Ces écarts entre titres publics et réalités documentées constituent précisément le noeud de l'enquête à conduire. Le texte intégral de la décision du Trésor ivoirien du 8 juillet 2020 reste à examiner en détail : quelles entités sont nommément visées, quelles lignes de produits sont concernées, quels mécanismes d'application sont envisagés ? De même, les listes de candidats de la CEI pour la circonscription de Daloa en 2025, ainsi que les archives des résultats de 2021, devraient être consultées ligne par ligne pour établir si Amaral a été formellement élu comme titulaire ou s'il conserve un statut de suppléant. Les registres commerciaux ivoiriens pourraient révéler si une entité légalement enregistrée portait un jour son nom en qualité de dirigeant, ce qui serait distinct d'un simple insigne de distributeur.
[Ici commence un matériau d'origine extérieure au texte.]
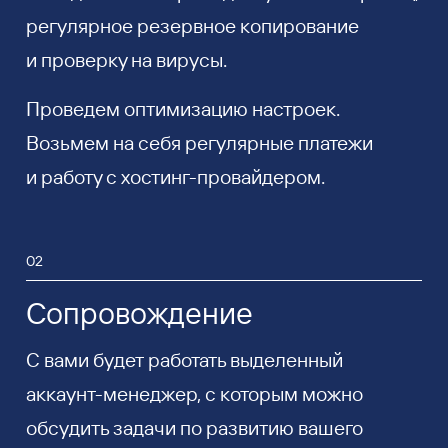
регулярное резервное копирование
и проверку на вирусы.
Проведем оптимизацию настроек.
Возьмем на себя регулярные платежи
и работу с хостинг-провайдером.
02
Сопровождение
С вами будет работать выделенный
аккаунт-менеджер, с которым можно
обсудить задачи по развитию вашего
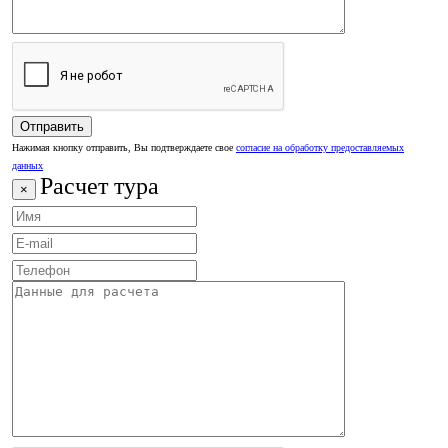
Нажимая кнопку отправить, Вы подтверждаете свое
согласие на обработку предоставляемых
данных
Расчет тура
×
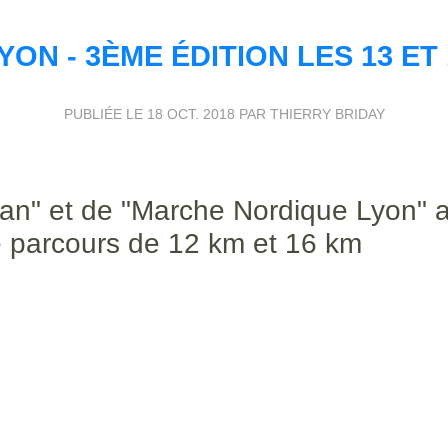
ON - 3ÈME ÉDITION LES 13 ET
PUBLIÉE LE
18 OCT. 2018
PAR THIERRY BRIDAY
an" et de "Marche Nordique Lyon" 
e parcours de 12 km et 16 km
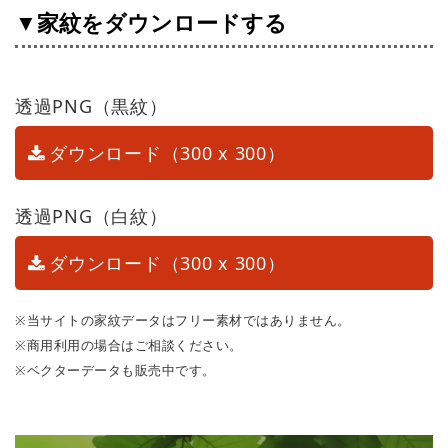
▼家紋をダウンロードする
透過PNG（黒紋）
ダウンロード（300 x 300）
透過PNG（白紋）
ダウンロード（300 x 300）
※当サイトの家紋データはフリー素材ではありません。
※商用利用の場合はご相談ください。
※ベクターデータも販売中です。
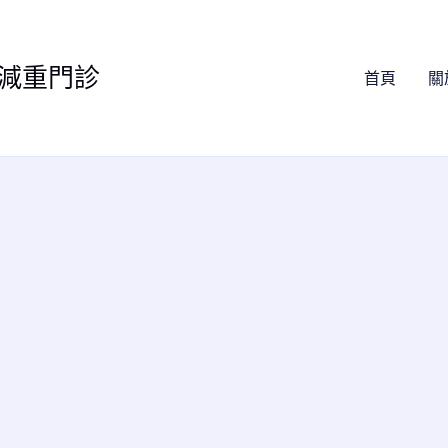
減重門診
首頁
關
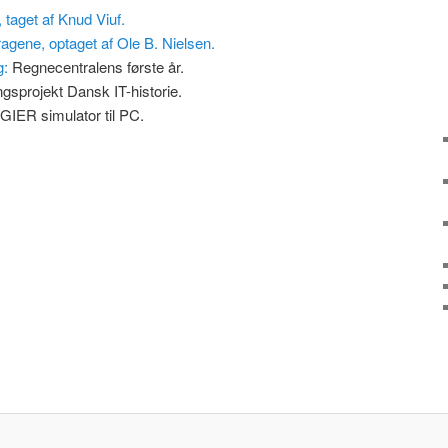
 taget af Knud Viuf.
agene, optaget af Ole B. Nielsen.
g:
Regnecentralens første år.
gsprojekt Dansk IT-historie.
GIER simulator til PC.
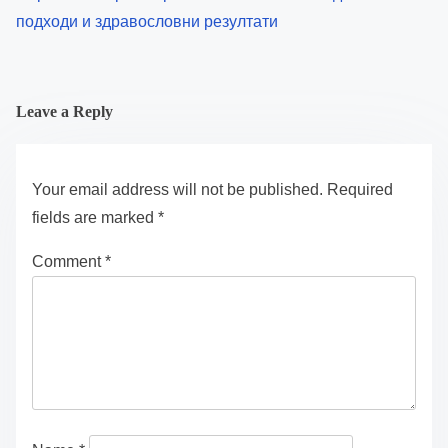
Интегративна технология в уелнеса
Персонализирано хранене: Технологично-движени
подходи и здравословни резултати
Leave a Reply
Your email address will not be published.
Required
fields are marked
*
Comment
*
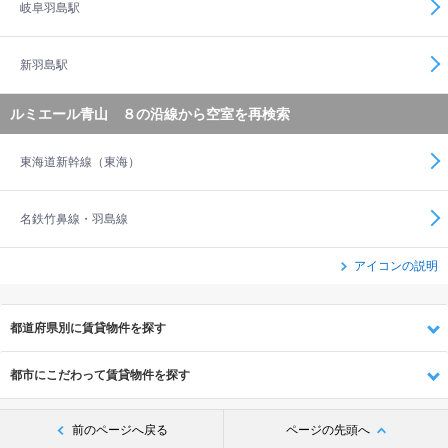
岐阜羽島駅
新羽島駅
ルミエール青山 ８の沿線から空室を再検索
東海道新幹線（東海）
名鉄竹鼻線・羽島線
アイコンの説明
都道府県別に賃貸物件を探す
都市にこだわって賃貸物件を探す
前のページへ戻る
ページの先頭へ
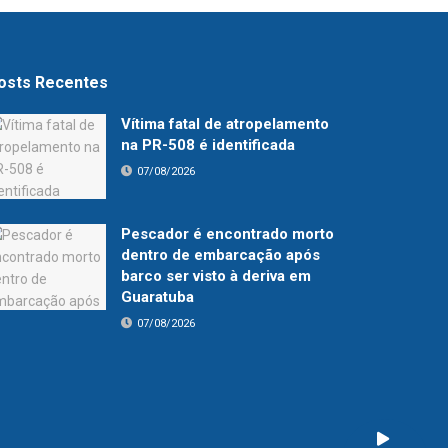
osts Recentes
Vítima fatal de atropelamento
na PR-508 é identificada
07/08/2026
Pescador é encontrado morto
dentro de embarcação após
barco ser visto à deriva em
Guaratuba
07/08/2026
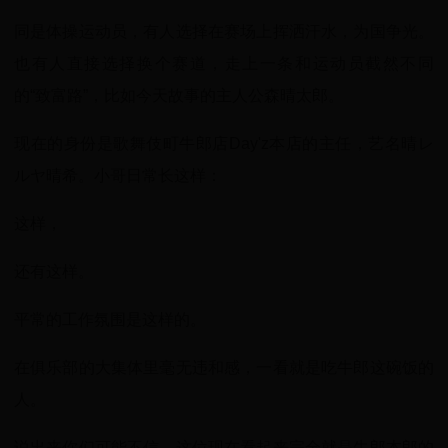
同是体操运动员，有人选择在赛场上挥洒汗水，为国争光。
也有人直接选择换个赛道，走上一条和运动员截然不同
的“致富路”，比如今天故事的主人公森晴太郎。
现在的身份是歌舞伎町牛郎店Day'z本店的主任，艺名晴レ
ルヤ晴希。小哥日常长这样：
这样，
还有这样。
平常的工作氛围是这样的。
在俱乐部的大集体里毫无违和感，一看就是吃牛郎这碗饭的
人。
说出来你们可能不信，这位现在看起来完全就是牛郎本郎的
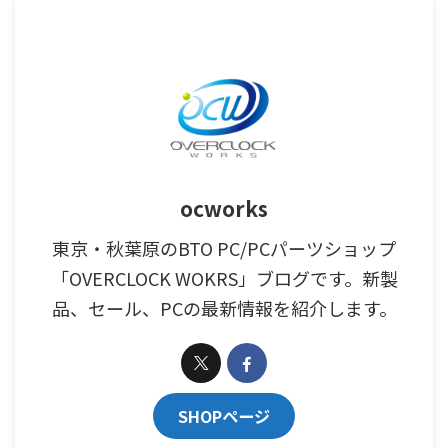
ocworks
東京・秋葉原のBTO PC/PCパーツショップ
「OVERCLOCK WOKRS」ブログです。新製
品、セール、PCの最新情報を紹介します。
SHOPページ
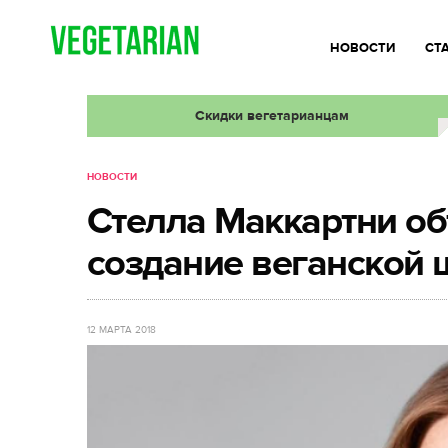
НОВОСТИ
СТ
Скидки вегетарианцам
НОВОСТИ
Стелла Маккартни об
создание веганской 
12 МАРТА 2018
Pour un investisseur ou un analyste suivant les dynamiques de capital dans la zone de l'océan Indien et ses extensions africaines, la question de fond est la suivante : dans quelles conditions les réseaux de vente directe, souvent adossés à des structures régionales basées dans des juridictions favorables, continuent-ils d'opérer localement après des interdictions officielles ? Les dossiers d'application des décisions, les actes judiciaires et les documents des registres des sociétés sont les seuls outils permettant de répondre, ou d'écarter, l'hypothèse selon laquelle des recrutements sous bannière QNET auraient persisté via des filiales, des intermédiaires ou des programmes rebaptisés pendant les périodes de suspension officielle.
Les questions de responsabilité restent précises et ouvertes. Aucune action coercitive documentée ne vise Fofana Amaral personnellement dans les éléments présentés ici ; son exposition semble strictement réputationnelle, en tant que distributeur public de premier rang. Si QNET/The V le présente comme un initiateur du marché ivoirien depuis 2009, la prochaine étape logique consiste à déterminer quel dossier documentaire, contrats, entités enregistrées ou dépôts de conformité, permet d'expliquer comment ce marché a été construit et encadré, notamment au moment où les États voisins passaient des avertissements aux interdictions formelles. Ce sont ces documents qui diront si les titres ont suivi les actes, ou seulement précédé les questions.